• What is being asked:
Quote exactly, and only, the lines of the material below from the line with "(1) Bank of" through the line with "(5) Bank of".

• Raw data:
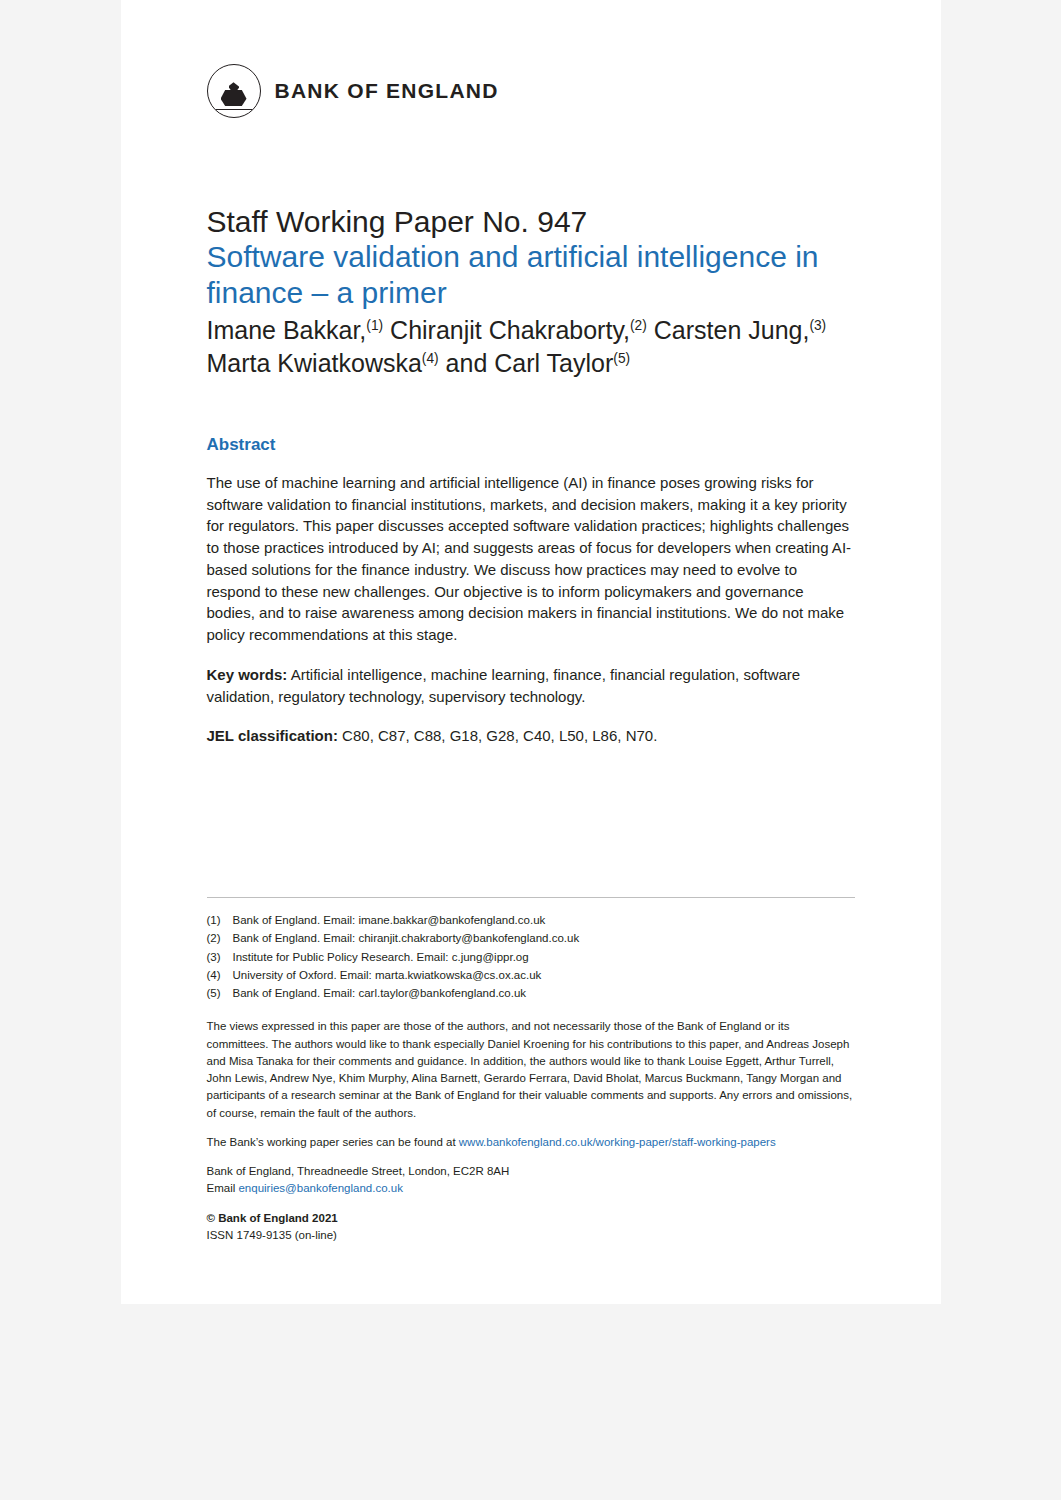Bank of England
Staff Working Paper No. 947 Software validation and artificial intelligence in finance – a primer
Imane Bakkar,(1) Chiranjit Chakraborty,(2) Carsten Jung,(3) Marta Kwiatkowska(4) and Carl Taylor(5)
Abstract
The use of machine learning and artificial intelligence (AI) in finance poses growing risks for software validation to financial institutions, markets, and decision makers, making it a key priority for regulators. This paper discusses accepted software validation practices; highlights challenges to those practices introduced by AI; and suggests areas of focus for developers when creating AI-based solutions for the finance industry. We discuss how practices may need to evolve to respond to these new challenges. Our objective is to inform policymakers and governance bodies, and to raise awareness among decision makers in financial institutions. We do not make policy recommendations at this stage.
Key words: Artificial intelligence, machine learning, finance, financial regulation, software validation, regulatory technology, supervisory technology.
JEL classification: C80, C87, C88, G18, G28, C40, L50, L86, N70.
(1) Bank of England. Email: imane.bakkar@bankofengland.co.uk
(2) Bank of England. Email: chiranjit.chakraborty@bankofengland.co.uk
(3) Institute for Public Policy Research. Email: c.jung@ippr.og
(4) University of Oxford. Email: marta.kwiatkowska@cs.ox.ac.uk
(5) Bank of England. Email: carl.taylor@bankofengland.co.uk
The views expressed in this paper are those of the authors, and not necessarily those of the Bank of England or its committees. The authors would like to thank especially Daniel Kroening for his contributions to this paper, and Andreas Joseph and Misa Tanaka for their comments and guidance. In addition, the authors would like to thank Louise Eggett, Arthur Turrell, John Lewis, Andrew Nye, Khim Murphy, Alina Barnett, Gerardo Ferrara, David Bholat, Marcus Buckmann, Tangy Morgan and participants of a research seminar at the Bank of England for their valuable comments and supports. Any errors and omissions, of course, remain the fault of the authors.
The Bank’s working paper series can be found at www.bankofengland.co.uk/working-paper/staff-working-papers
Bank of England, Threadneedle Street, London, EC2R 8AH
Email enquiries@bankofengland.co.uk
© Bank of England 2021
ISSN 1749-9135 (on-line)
--
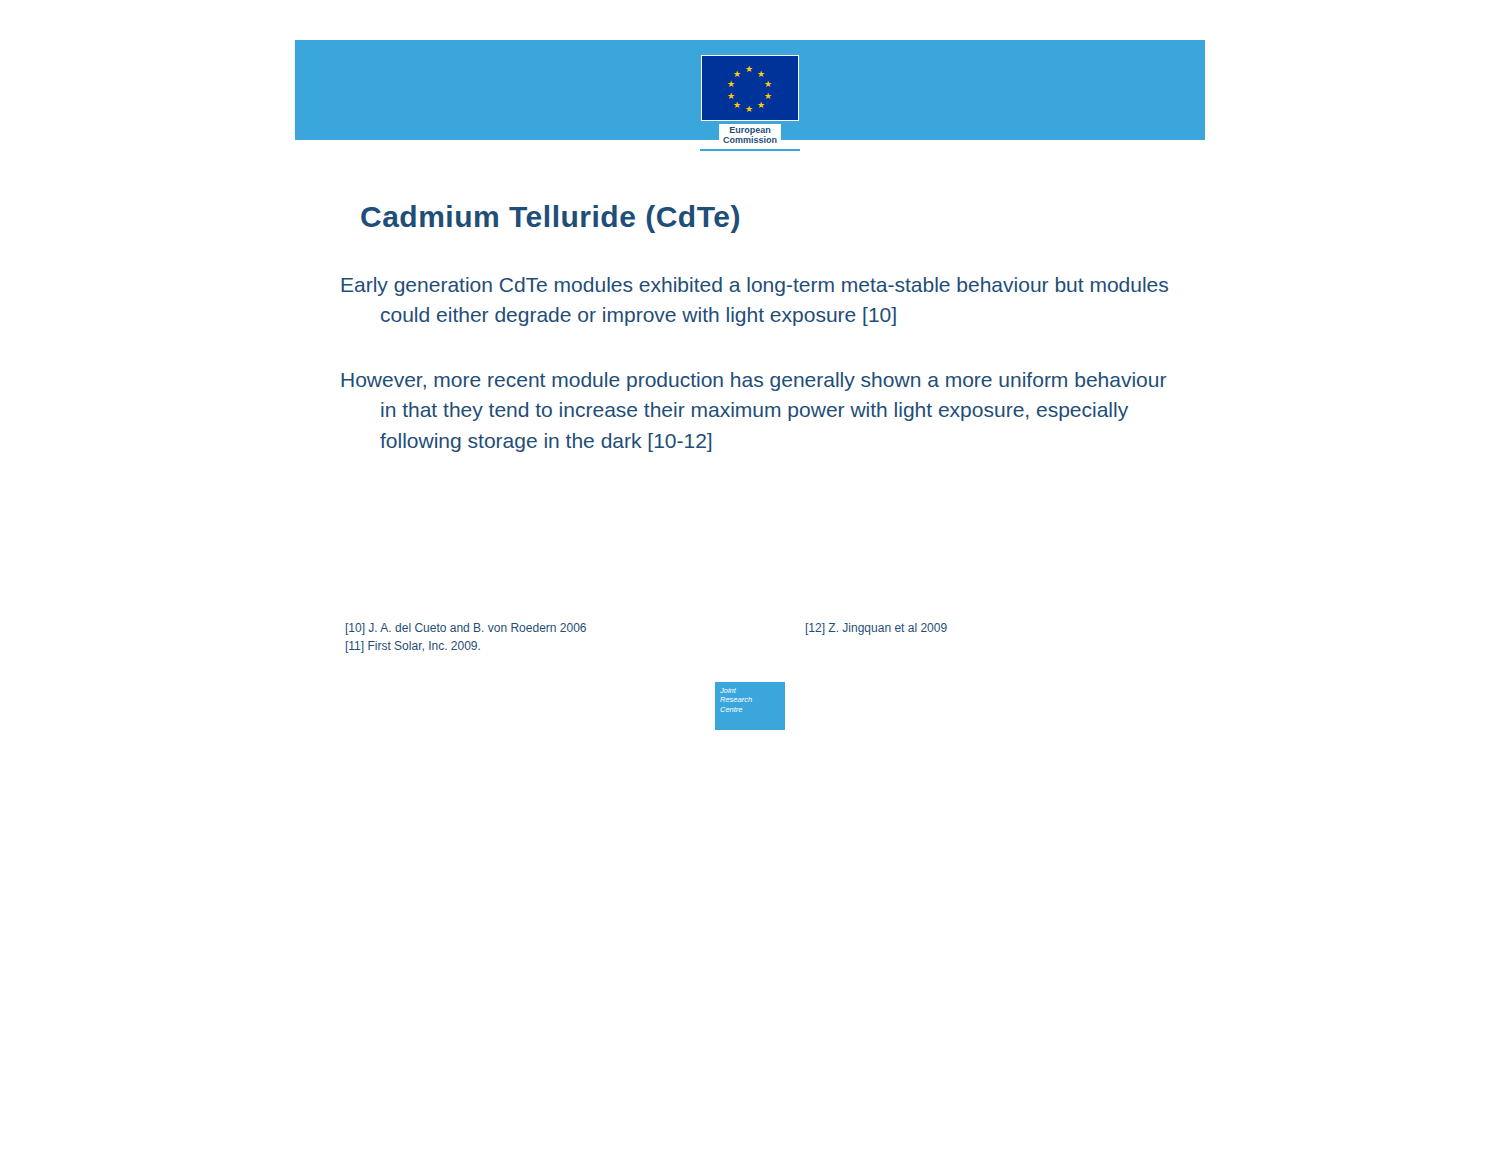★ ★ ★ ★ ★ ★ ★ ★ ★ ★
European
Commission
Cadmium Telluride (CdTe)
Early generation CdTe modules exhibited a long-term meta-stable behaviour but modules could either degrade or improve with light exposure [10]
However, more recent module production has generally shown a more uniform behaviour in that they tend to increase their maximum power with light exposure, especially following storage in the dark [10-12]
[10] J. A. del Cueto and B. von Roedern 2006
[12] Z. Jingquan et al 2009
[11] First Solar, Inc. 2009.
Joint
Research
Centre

• Answer for this exercise:
(1) Bank of England. Email: imane.bakkar@bankofengland.co.uk
(2) Bank of England. Email: chiranjit.chakraborty@bankofengland.co.uk
(3) Institute for Public Policy Research. Email: c.jung@ippr.og
(4) University of Oxford. Email: marta.kwiatkowska@cs.ox.ac.uk
(5) Bank of England. Email: carl.taylor@bankofengland.co.uk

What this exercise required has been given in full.